Your task:
What you return should be only the lines in the entries below between the one holding "hfov_deg: 54.0" and the one holding "focal_mm: 10", ends included, with every picture left out.
*** Opening Data shown ***
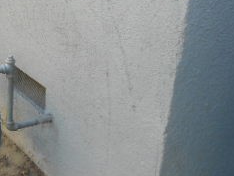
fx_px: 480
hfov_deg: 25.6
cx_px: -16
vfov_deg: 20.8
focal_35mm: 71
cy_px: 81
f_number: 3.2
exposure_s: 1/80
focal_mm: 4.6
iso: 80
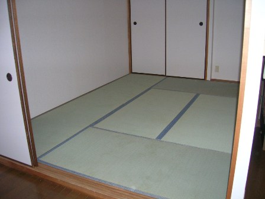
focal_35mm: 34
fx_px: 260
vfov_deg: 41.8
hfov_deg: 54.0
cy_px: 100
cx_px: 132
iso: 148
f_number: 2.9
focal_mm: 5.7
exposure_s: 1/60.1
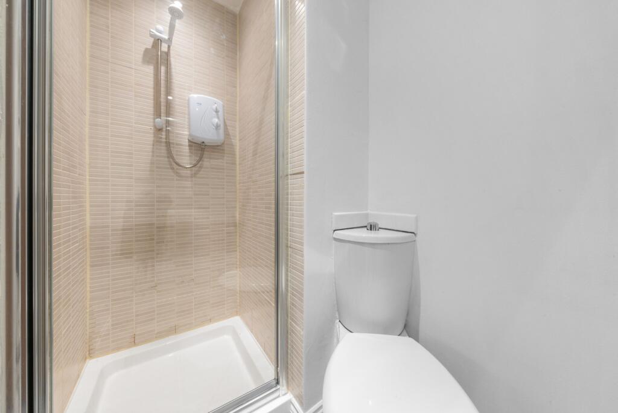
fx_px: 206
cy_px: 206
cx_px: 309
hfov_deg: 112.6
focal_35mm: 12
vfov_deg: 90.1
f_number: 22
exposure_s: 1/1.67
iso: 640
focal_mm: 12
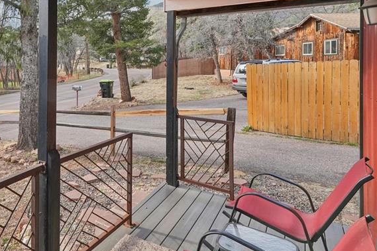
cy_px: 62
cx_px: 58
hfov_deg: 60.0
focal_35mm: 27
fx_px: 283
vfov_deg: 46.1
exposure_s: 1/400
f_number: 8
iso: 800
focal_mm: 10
*** Closing Data shown ***
*** Opening Data shown ***
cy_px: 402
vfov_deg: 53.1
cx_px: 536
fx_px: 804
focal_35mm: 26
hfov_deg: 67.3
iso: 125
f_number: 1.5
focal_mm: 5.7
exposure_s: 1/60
*** Closing Data shown ***
Result of this task:
hfov_deg: 54.0
cy_px: 100
cx_px: 132
iso: 148
f_number: 2.9
focal_mm: 5.7
exposure_s: 1/60.1
fx_px: 206
cy_px: 206
cx_px: 309
hfov_deg: 112.6
focal_35mm: 12
vfov_deg: 90.1
f_number: 22
exposure_s: 1/1.67
iso: 640
focal_mm: 12
cy_px: 62
cx_px: 58
hfov_deg: 60.0
focal_35mm: 27
fx_px: 283
vfov_deg: 46.1
exposure_s: 1/400
f_number: 8
iso: 800
focal_mm: 10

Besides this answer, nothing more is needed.